Friday, 7 November 2014

Here in Penang

A big highlight of Penang for us was the food but I’ve written about that here so I won’t repeat myself.

Our visit did not start very well. After a 12 hour trip which involved two mini-vans and a car (luxury!) we were dropped right in the heart of backpackers-ville on Penang.

In colonial times, Penang Island was an important outpost of the British Empire and the bustling city which sprung up has kept it's colonial name: Georgetown. These days Georgetown is a UNESCO heritage sight. However, none of this rich history commands that money exchanges must stay open beyond 9pm. So, we found ourselves in the middle of the hustle and bustle with no Ringit (Malaysian currency) and our preferred guest house full to the brim.

However, in the middle of Georgetown there is an abundance of cheap and cheerful places to crash. The very next place we tried had rooms free and were very understanding about our currency issues. They took some Thai Baht as a guarantee and we crashed onto our beds and fell asleep.

The next day we we spent our time just walking around the city, hiding from the searing sun when possible during the morning, and then sheltering from the afternoon rain in the "kaki lima" of the famous Penang shop houses.

This street art is dotted around Georgetown. Made of black metal each one tells an interesting fact about Penang.

Wondering the streets of Georgetown allows you to appreciate a rich array of smells, colours, cultures and religions. As well as the native Malay (who are primarily Muslim) there are also prominent Chinese, Hindu Indian and Muslim Indian communities.

Tired from the heat, the wet and the walking we sloped back to our guesthouse and re-charged before heading out for a delicious dinner. Again, see here for more details!

 The clan jetties are where generations of Chinese Malaysians have lived and worked and a fascinating to wander round.
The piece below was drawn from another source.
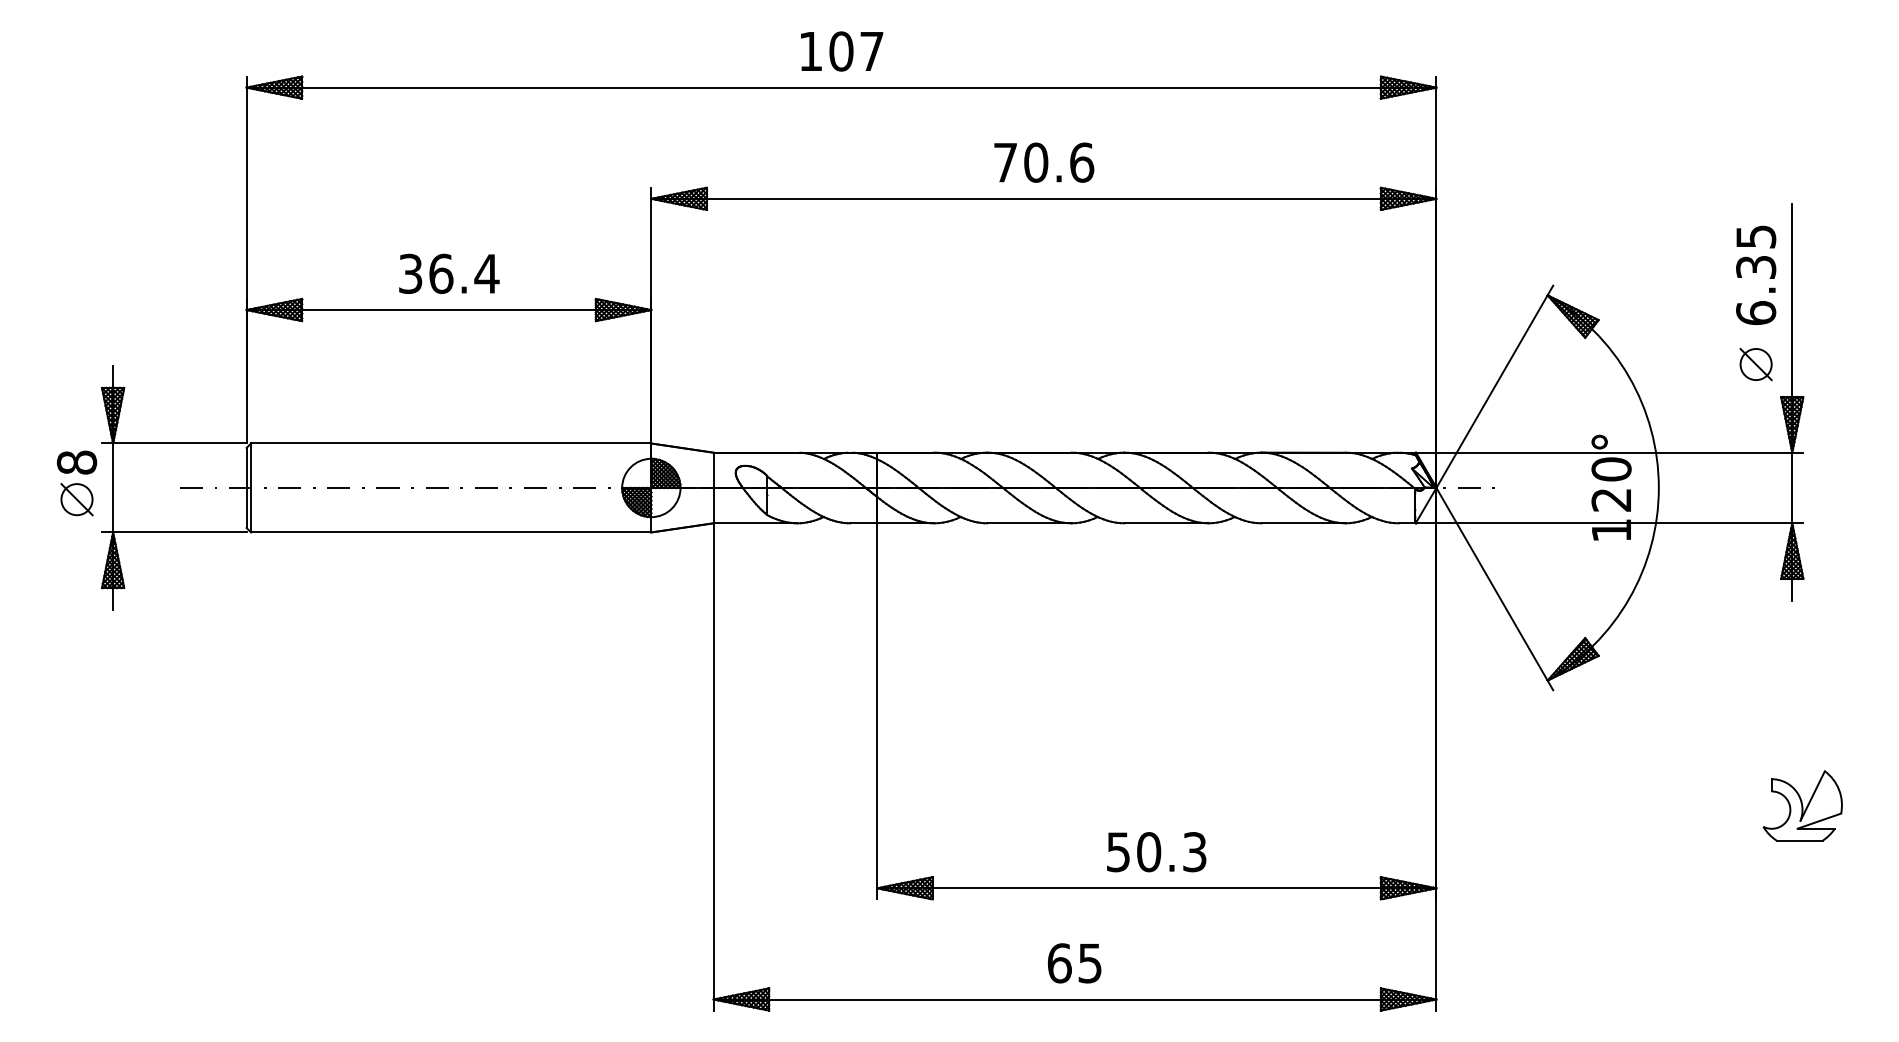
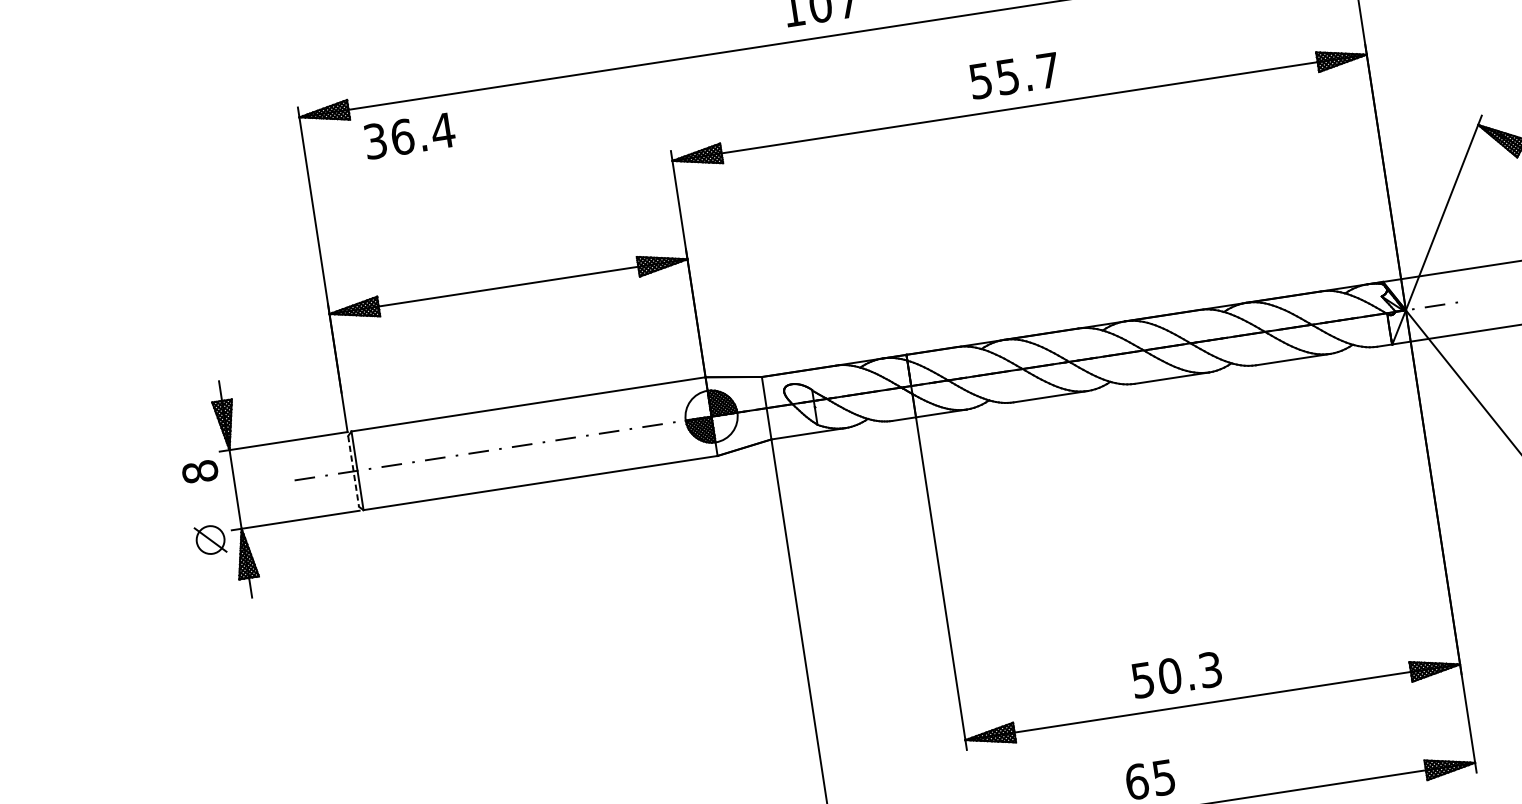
text: (1044, 162) -> (1015, 75), 70.6 -> 55.7
text: (449, 273) -> (409, 135), moved
line: (246, 488) -> (353, 471), solid -> dashed
part: (76, 499) -> (210, 539), moved
text: (1156, 852) -> (1176, 675), moved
On our second and final day on Penang we were up at the crack of dawn and on a bus to Penang Hill by 7am - we were on a mission to climb the peak by lunchtime! We kicked off our walk just before 8 and after 20 minutes of walking up steep steps we were rewarded by this view as we listened to the call to prayer sounding out over the city. It was a beautifully peaceful moment and made us so glad we had set our alarms that morning. 

Not long after that, we arrived at a small rest stop where most of the hikers on the trail have a rest and head back down the hill, happy with a good 30-40 minute work out. Here there was a nice chap doleing out free snacks to hikers. He was extremely generous and insisted we take loads of stuff with us on our way. We thanked him and after a short rest we surged on, intent on reaching the final goal.

An hour and a half later, we arrived, exhausted at the top of Penang Hill surrounded by fresh faced (sensible) tourists who had caught the train to the summit! And the wonderful view? Imagine a sheet of white paper, a completely blank completely white sheet of paper. Well that was pretty much our view! But it mattered not - we were the triumphant 'Kings' of Penang Hill nonetheless and (smugly satisfied with our achievement) we took a luxurious rest before enjoying a gentler stroll down the 5km road to the Botanical Gardens. We were on a bus back to Georgetown by midday! Mission Accomplished. 


Back at the hostel we de-muddied ourselves and then popped out to a stall we'd spotted the previous day. It can best be described as a "DeepFriedIndianStuff" outlet. We picked up an embarrassing amount of samosas, bhajis, fritters etc. for two people and walked to the nearby park at the Esplanade. Here we sat on the perfectly green grass and ate our way through the goodies before having a lazy hour or so lying in the shade and reading old editions of National Geographic proffered from the guesthouse (by invitation i might add!). 

That evening we filled up on even more of the good stuff and sorted ourselves for our journey to Kuala Lumpur the next day. 

We loved Penang - it's a perfect place to spend a couple of days walking, hiking and stuffing yourself with the amazing food on offer.